Every other ES6 thing I really wanted is in vanilla JS. I'm pretty thrilled.

------
ivanfon
MDN has the best articles.

------
tw1010
This is what we get when we encourage rather than actively discourage new
innovative ways to explain things. There are so many academic fields that
could reduce their learning curve if they only embraced this idea rather than
close off any and all attempts to deviate from the path of established
rhetoric (which could cause huge cascades of innovation throughout all
industries, making many fields look a lot more similar in their pace of growth
to the front end world).

------
ballenf
FWIW, I was wanting to play with native modules locally using files loaded
directly in browser instead of a local Node instance.

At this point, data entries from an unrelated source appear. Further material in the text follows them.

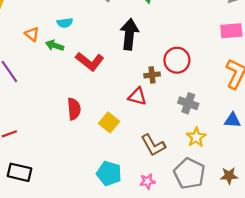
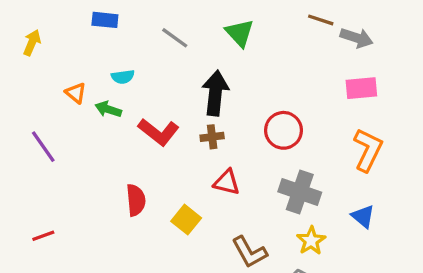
brown cross: (152, 75) -> (212, 137), moved
gray cross: (188, 103) -> (300, 192), size x1.4
blue triangle: (232, 120) -> (363, 216), turned 36

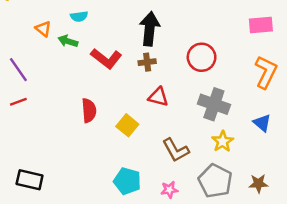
red line: (43, 236) -> (18, 102), moved

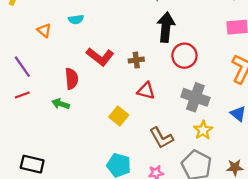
black arrow: (150, 29) -> (166, 27), moved
green arrow: (68, 41) -> (61, 104), moved
red semicircle: (89, 110) -> (72, 79), moved

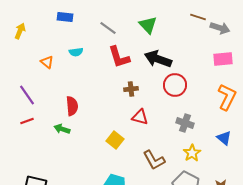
black arrow: (166, 27) -> (158, 59), turned -76
red L-shape: (100, 57) -> (119, 57), moved, turned 35
gray cross: (195, 97) -> (185, 123), size x0.7

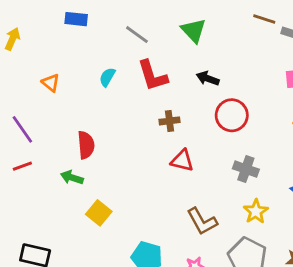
cyan semicircle: (76, 52) -> (107, 77), moved, turned 128
black arrow: (158, 59) -> (208, 78), size x0.6
yellow square: (115, 140) -> (99, 213), moved

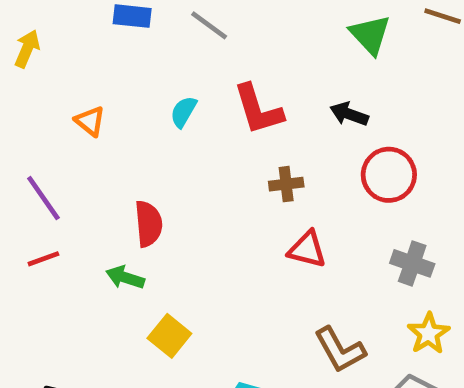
green triangle: (194, 30) -> (370, 35), moved
gray line: (137, 35) -> (209, 25), moved

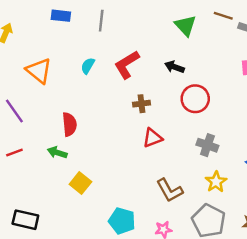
gray line: (209, 25) -> (101, 21), turned 60
red L-shape: (258, 109) -> (127, 65), turned 76
orange triangle: (90, 121) -> (39, 71), size x1.6
red triangle: (307, 249) -> (152, 138), turned -35
red line: (43, 259) -> (14, 152), moved

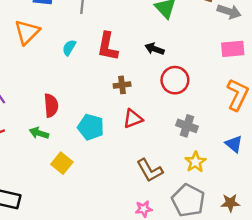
red L-shape: (127, 65) -> (108, 46), turned -48
orange triangle: (39, 71) -> (27, 32), moved, turned 36
cyan pentagon: (122, 221) -> (91, 127), moved

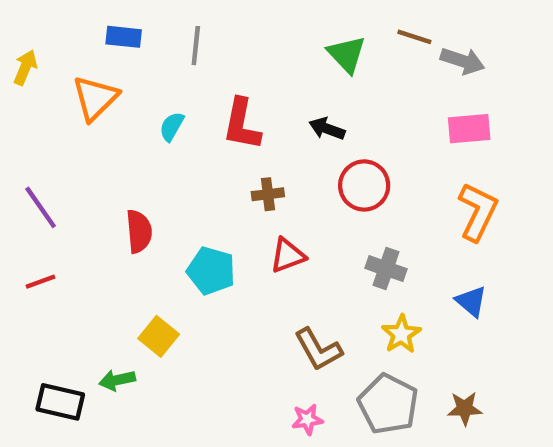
green arrow: (39, 133) -> (117, 380), moved, turned -30

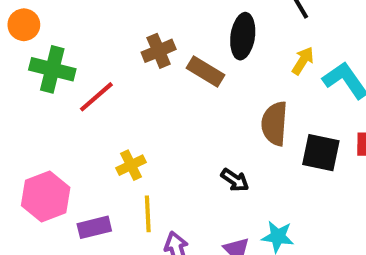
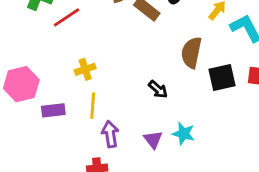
black square: (321, 153) -> (222, 78), turned -32

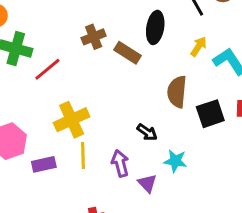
yellow cross: (85, 69) -> (72, 120), size x1.6
purple arrow: (110, 134) -> (120, 163), moved
cyan star: (184, 134) -> (175, 161), moved

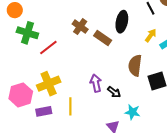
brown cross: (94, 37) -> (80, 27), turned -35
yellow cross: (72, 120) -> (49, 84), moved
purple arrow: (120, 163) -> (96, 83), moved

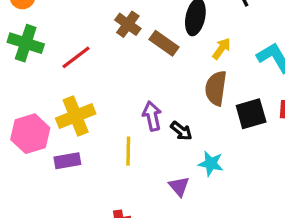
green cross: (27, 33) -> (26, 43), moved
yellow arrow: (151, 35) -> (221, 49), moved
yellow line: (70, 106) -> (128, 151), moved

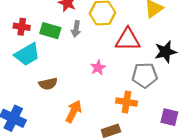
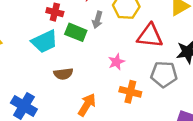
red cross: (22, 27) -> (55, 12), moved
green rectangle: (50, 31) -> (76, 32), moved
orange cross: (127, 102) -> (130, 92), moved

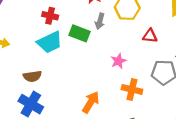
red cross: (55, 12) -> (50, 16), moved
red triangle: (150, 36) -> (150, 36), size x0.6
brown semicircle: (63, 74) -> (32, 76), moved

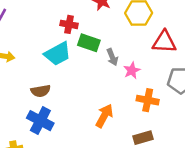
red cross: (50, 16) -> (69, 24), moved
gray arrow: (100, 21) -> (112, 57), moved, turned -35
red triangle: (150, 36) -> (164, 42), size x1.5

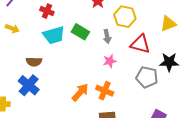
red cross: (69, 24) -> (47, 11), moved
gray arrow: (112, 57) -> (107, 36), moved
orange cross: (148, 100) -> (105, 91), moved

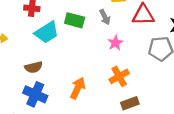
orange cross: (105, 91) -> (119, 76), turned -36
orange arrow: (80, 92) -> (78, 88), moved

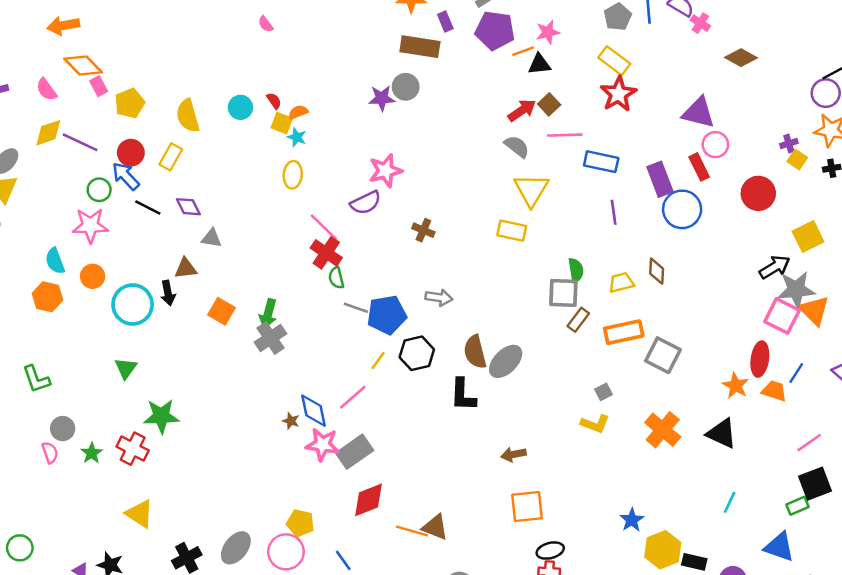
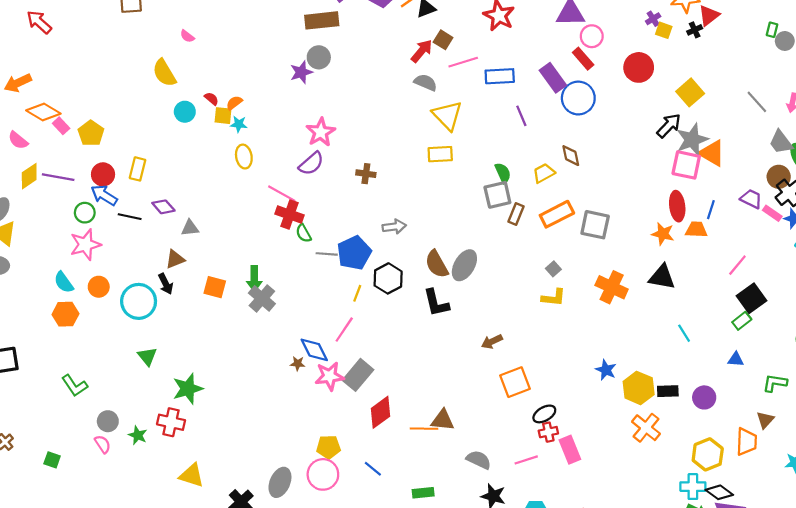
yellow semicircle: (188, 116) -> (164, 73), moved
cyan line: (730, 502) -> (684, 333), turned -42
blue triangle: (779, 547) -> (736, 359), size x0.6

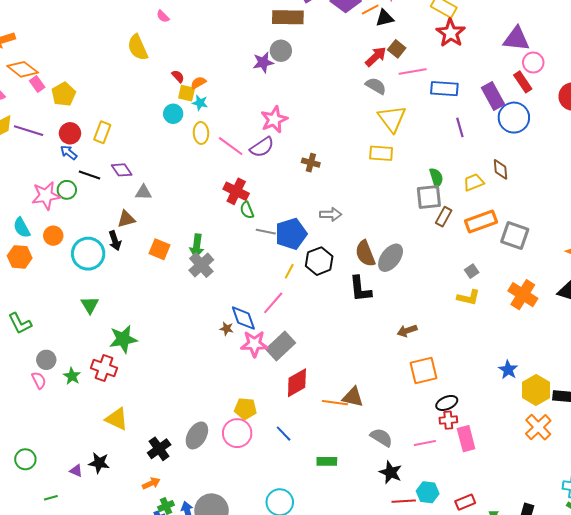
cyan circle: (185, 112) -> (173, 114), moved
pink line: (282, 194) -> (231, 146), moved
blue arrow: (104, 195) -> (69, 152), size x0.7
green circle: (85, 213) -> (67, 190), moved

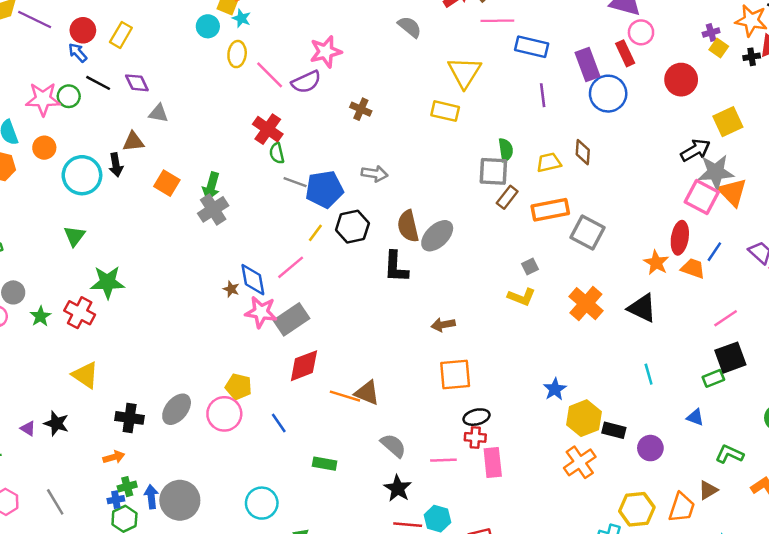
gray semicircle: (376, 86) -> (410, 27), moved
black cross: (159, 449) -> (130, 418), turned 35

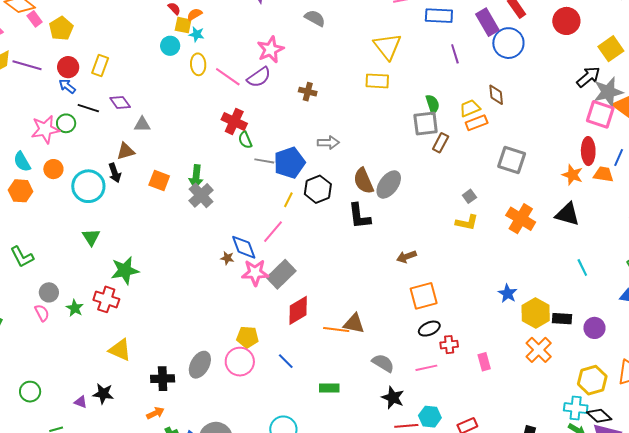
gray semicircle: (410, 27) -> (315, 18), moved
orange rectangle: (550, 210) -> (477, 123), moved, size x0.7
black ellipse: (477, 417) -> (429, 329), moved
pink rectangle: (493, 463) -> (484, 362), moved, size x0.7

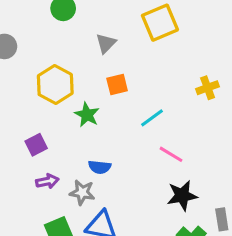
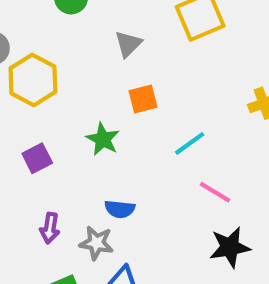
yellow hexagon: (55, 85) -> (33, 80), moved
purple square: (36, 145) -> (37, 158), moved
purple arrow: (47, 181) -> (50, 228), turned 110

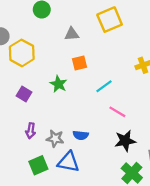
gray triangle: (128, 44) -> (72, 34), turned 40
purple square: (37, 158) -> (24, 94), turned -32
blue semicircle: (120, 209) -> (81, 135), moved

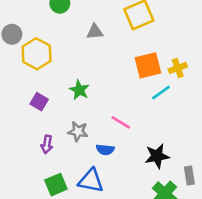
orange square: (80, 63) -> (148, 65), moved, size x1.5
cyan line: (104, 86) -> (161, 93), moved
pink line: (117, 112) -> (121, 122), moved
gray star: (55, 139) -> (78, 131), moved

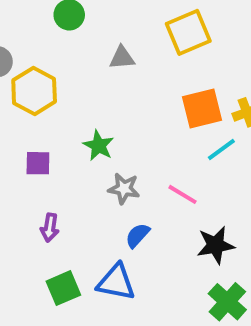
purple square: (39, 102) -> (38, 163), turned -30
pink line: (121, 122) -> (182, 194), moved
gray star: (78, 131) -> (124, 189), moved
blue semicircle: (105, 150) -> (138, 235), turned 126

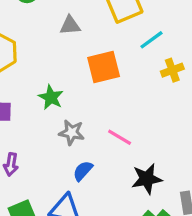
orange square: (202, 109) -> (104, 67), moved
cyan line: (221, 149) -> (152, 40), moved

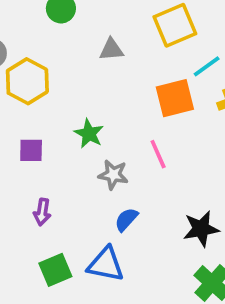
orange square: (104, 67) -> (175, 98), moved
pink line: (120, 137) -> (158, 154), moved, turned 35

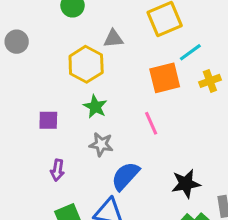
yellow hexagon: (27, 81) -> (86, 64), moved
gray star: (113, 175) -> (101, 144), moved
blue semicircle: (126, 219) -> (125, 176), size x1.5

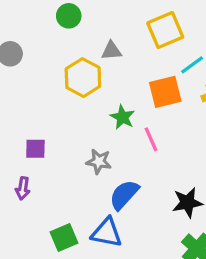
green star: (95, 107) -> (123, 117), moved
purple square: (48, 120) -> (35, 149), moved
purple arrow: (57, 170) -> (23, 188), moved

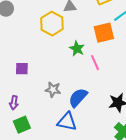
gray star: (99, 161) -> (53, 90), moved
purple arrow: (23, 188) -> (14, 103), moved
green square: (64, 237) -> (22, 125), moved

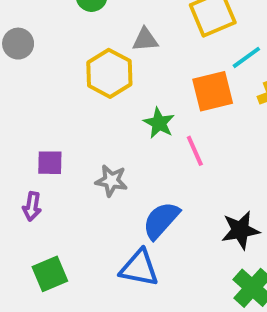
gray star: (53, 90) -> (111, 181), moved
purple arrow: (14, 103) -> (32, 206), moved

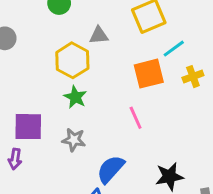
green star: (159, 123) -> (75, 97), moved
purple square: (50, 163) -> (28, 127), size x1.5

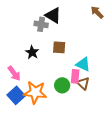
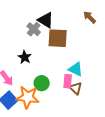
gray cross: (41, 24) -> (34, 29), turned 32
brown square: (59, 47) -> (58, 38), moved, size x1.5
green circle: (62, 85) -> (42, 83), moved

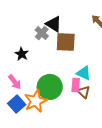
black star: (25, 57) -> (22, 54), moved
green circle: (42, 83) -> (50, 87), size x1.6
orange star: (28, 97) -> (36, 101), turned -30

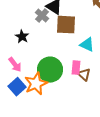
cyan triangle: (84, 73) -> (87, 45), moved

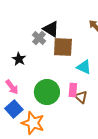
orange star: (36, 84) -> (33, 123), moved, turned -30

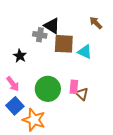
gray cross: (39, 38) -> (40, 35), turned -32
cyan triangle: (84, 67) -> (85, 52), moved

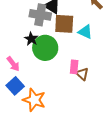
gray cross: (40, 35) -> (40, 15), size x1.5
black star: (20, 56) -> (31, 39), moved
green circle: (48, 89) -> (45, 48), moved

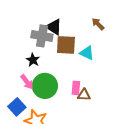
green circle: (45, 48) -> (45, 86), moved
pink arrow: (13, 64) -> (27, 82), moved
brown triangle: (82, 74) -> (84, 95), turned -40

That's about impossible in Chrome (in my experience and as per SO answers) and
trivially easy in Safari.

Develop menu / Disable Cross-Origin Restrictions

Not that spinning up node is really any slower when you take into account
auto-reload capabilities.

------
jasonkester
It seems like the pendulum of "configuration vs. convention" has swung all the
way back to the configuration side.

Before: add all the scripts you'll need to the HTML. Just don't run any
scripts before the document loads.

Today: bundle in 6mb of dependencies to solve that "problem" so that we don't
have to use window.onload.

I especially like the sibling commment about how this new development gets us
closer to the good old days of being able to view source on our code. As
though that was something that had happened to them, rather than a conscious
decision to adopt worse tools.

------
incadenza
These Mozilla posts are very well done! As per the article, I'm always excited
to see the JS community converge towards decent standards. This has been a
long time coming.

------
dcwca
Great work by Lin Clark, as usual!

------
jimmytidey
A beautiful explanation.